Top of THE RECORDS

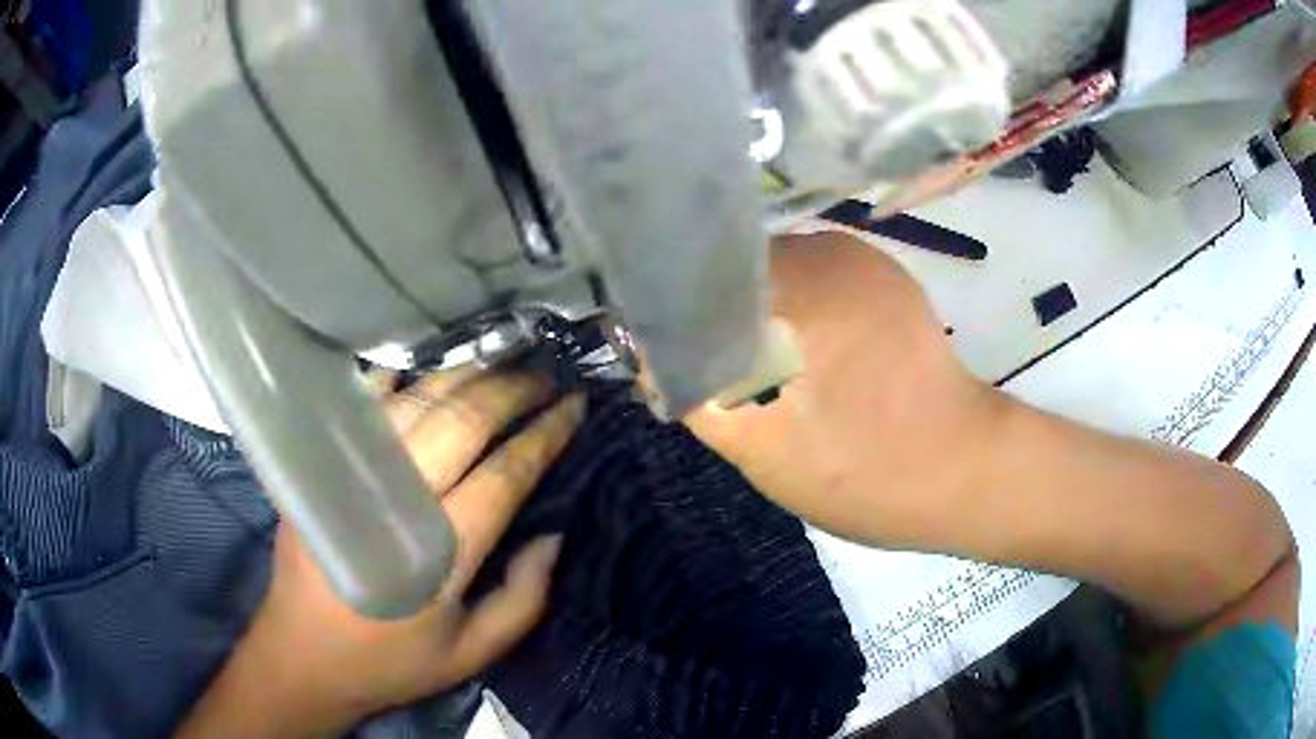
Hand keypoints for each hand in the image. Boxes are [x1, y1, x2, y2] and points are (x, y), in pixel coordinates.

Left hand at [178, 371, 583, 737]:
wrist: (302, 654)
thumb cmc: (391, 660)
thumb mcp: (472, 653)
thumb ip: (523, 599)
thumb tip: (554, 535)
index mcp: (440, 553)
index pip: (504, 474)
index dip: (544, 435)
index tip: (574, 406)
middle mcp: (396, 500)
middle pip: (463, 422)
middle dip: (512, 390)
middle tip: (546, 375)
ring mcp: (353, 474)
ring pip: (417, 402)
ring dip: (465, 376)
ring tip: (502, 362)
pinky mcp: (322, 467)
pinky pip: (364, 405)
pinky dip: (398, 379)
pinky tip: (427, 369)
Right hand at [686, 231, 994, 545]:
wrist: (965, 472)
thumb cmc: (866, 472)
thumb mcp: (759, 449)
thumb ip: (697, 393)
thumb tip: (653, 357)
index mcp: (800, 281)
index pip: (700, 271)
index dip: (671, 308)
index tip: (659, 348)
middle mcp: (829, 251)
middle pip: (735, 266)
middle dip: (712, 311)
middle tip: (707, 365)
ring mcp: (862, 261)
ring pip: (773, 274)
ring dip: (753, 313)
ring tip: (752, 365)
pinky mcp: (884, 280)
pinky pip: (812, 284)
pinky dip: (791, 313)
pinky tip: (800, 358)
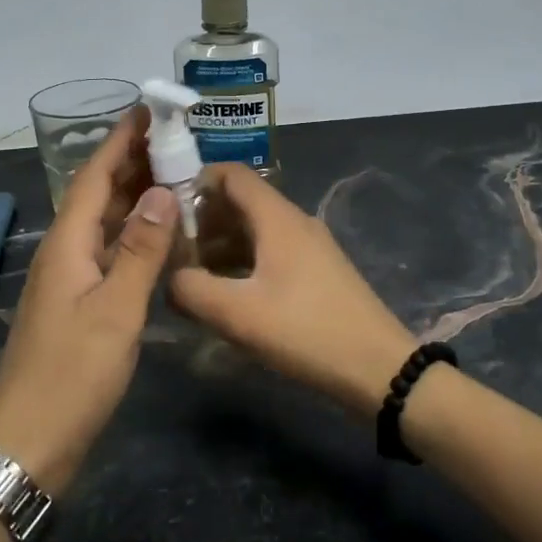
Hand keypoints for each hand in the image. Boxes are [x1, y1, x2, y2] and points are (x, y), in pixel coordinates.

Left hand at [0, 109, 177, 492]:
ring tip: (173, 176)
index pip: (93, 176)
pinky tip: (159, 236)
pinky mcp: (78, 304)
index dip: (120, 141)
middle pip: (96, 194)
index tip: (147, 109)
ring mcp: (69, 280)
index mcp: (67, 244)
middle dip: (130, 162)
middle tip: (174, 139)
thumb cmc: (72, 374)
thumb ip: (140, 250)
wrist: (28, 442)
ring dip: (133, 196)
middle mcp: (64, 253)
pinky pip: (108, 252)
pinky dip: (133, 234)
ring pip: (103, 223)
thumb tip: (162, 191)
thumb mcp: (115, 310)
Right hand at [169, 165, 415, 419]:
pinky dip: (241, 263)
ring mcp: (308, 247)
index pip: (231, 174)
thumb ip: (191, 289)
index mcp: (277, 218)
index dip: (194, 181)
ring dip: (219, 246)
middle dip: (202, 221)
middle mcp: (294, 222)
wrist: (378, 368)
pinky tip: (225, 294)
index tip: (163, 207)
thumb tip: (169, 277)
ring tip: (190, 276)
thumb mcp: (238, 314)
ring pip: (254, 230)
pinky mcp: (316, 272)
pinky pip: (269, 252)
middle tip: (170, 251)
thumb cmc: (306, 331)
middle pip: (240, 202)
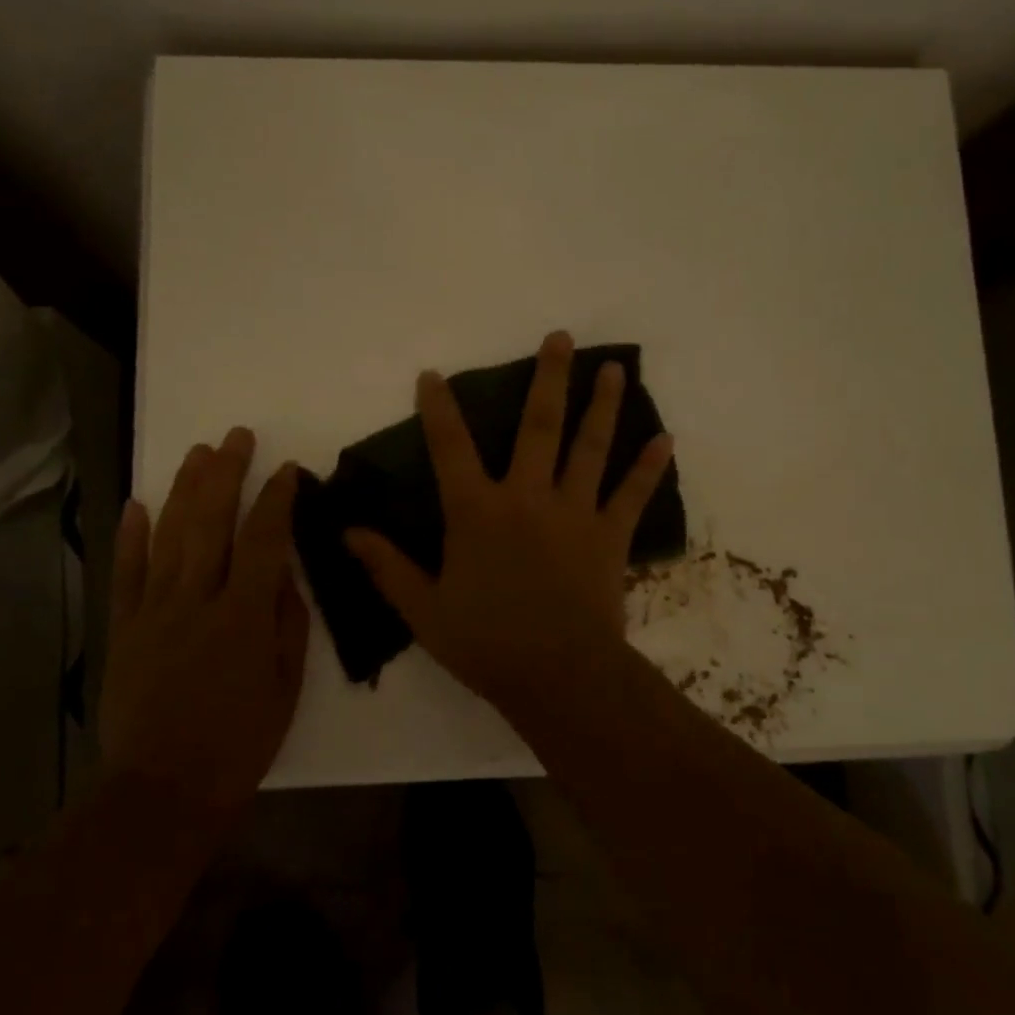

Bottom of THE RECORDS

WHAT IS NEEDED:
Pictures don't belong in the copy. Transcribe every record exactly as it appears.

SOLUTION FOR THIS EXERCISE:
Hand keypoints for each hand in the image. Boxes are [x1, y1, x2, y2] and points are (x, y), in pixel coordinates.

Left hand at [178, 371, 583, 737]:
wrist: (302, 654)
thumb cmc: (391, 660)
thumb mcp: (472, 653)
thumb ip: (523, 599)
thumb tip: (554, 535)
index mcp: (440, 553)
index pip: (504, 474)
index dip: (544, 435)
index tip: (574, 406)
middle mcp: (396, 500)
middle pip: (463, 422)
middle dip: (512, 390)
middle tip: (546, 375)
ring mcp: (353, 474)
ring pip: (417, 402)
ring dip: (465, 376)
ring tip: (502, 362)
pinky mcp: (322, 467)
pinky pip: (364, 405)
pinky dip: (398, 379)
pinky tip: (427, 369)
Right hand at [686, 231, 994, 545]:
wrist: (965, 472)
thumb cmc: (866, 472)
thumb mcp: (759, 449)
thumb ip: (697, 393)
thumb tip: (653, 357)
index mcp: (800, 281)
index pip: (700, 271)
index dip: (671, 308)
index tip: (659, 348)
middle mcp: (829, 251)
middle pip: (735, 266)
middle dip: (712, 311)
middle tip: (707, 365)
ring mcp: (862, 261)
ring pip: (773, 274)
ring dip: (753, 313)
ring tip: (752, 365)
pinky mcp: (884, 280)
pinky pip: (812, 284)
pinky dip: (791, 313)
pinky tip: (800, 358)
Hand keypoints for each hand in the image. Boxes are [x1, y1, x2, y2] and points are (x, y), in pixel coordinates.

Left hand at [0, 109, 177, 492]:
ring tip: (173, 176)
index pip: (93, 176)
pinky tip: (159, 236)
pinky mcp: (78, 304)
index dip: (120, 141)
middle pip: (96, 194)
index tip: (147, 109)
ring mcp: (69, 280)
index mcp: (67, 244)
middle dip: (130, 162)
middle tip: (174, 139)
thumb cmc: (72, 374)
thumb ip: (140, 250)
wrist: (28, 442)
ring dip: (133, 196)
middle mcp: (64, 253)
pinky pip: (108, 252)
pinky dip: (133, 234)
ring pip: (103, 223)
thumb tip: (162, 191)
thumb mcp: (115, 310)
Right hand at [169, 165, 415, 419]:
pinky dip: (241, 263)
ring mcp: (308, 247)
index pip: (231, 174)
thumb ip: (191, 289)
index mcp: (277, 218)
index dip: (194, 181)
ring dip: (219, 246)
middle dip: (202, 221)
middle mcp: (294, 222)
wrist: (378, 368)
pinky tip: (225, 294)
index tip: (163, 207)
thumb tip: (169, 277)
ring tip: (190, 276)
thumb mcp: (238, 314)
ring pip: (254, 230)
pinky mcp: (316, 272)
pinky pip: (269, 252)
middle tip: (170, 251)
thumb cmc: (306, 331)
middle pip: (240, 202)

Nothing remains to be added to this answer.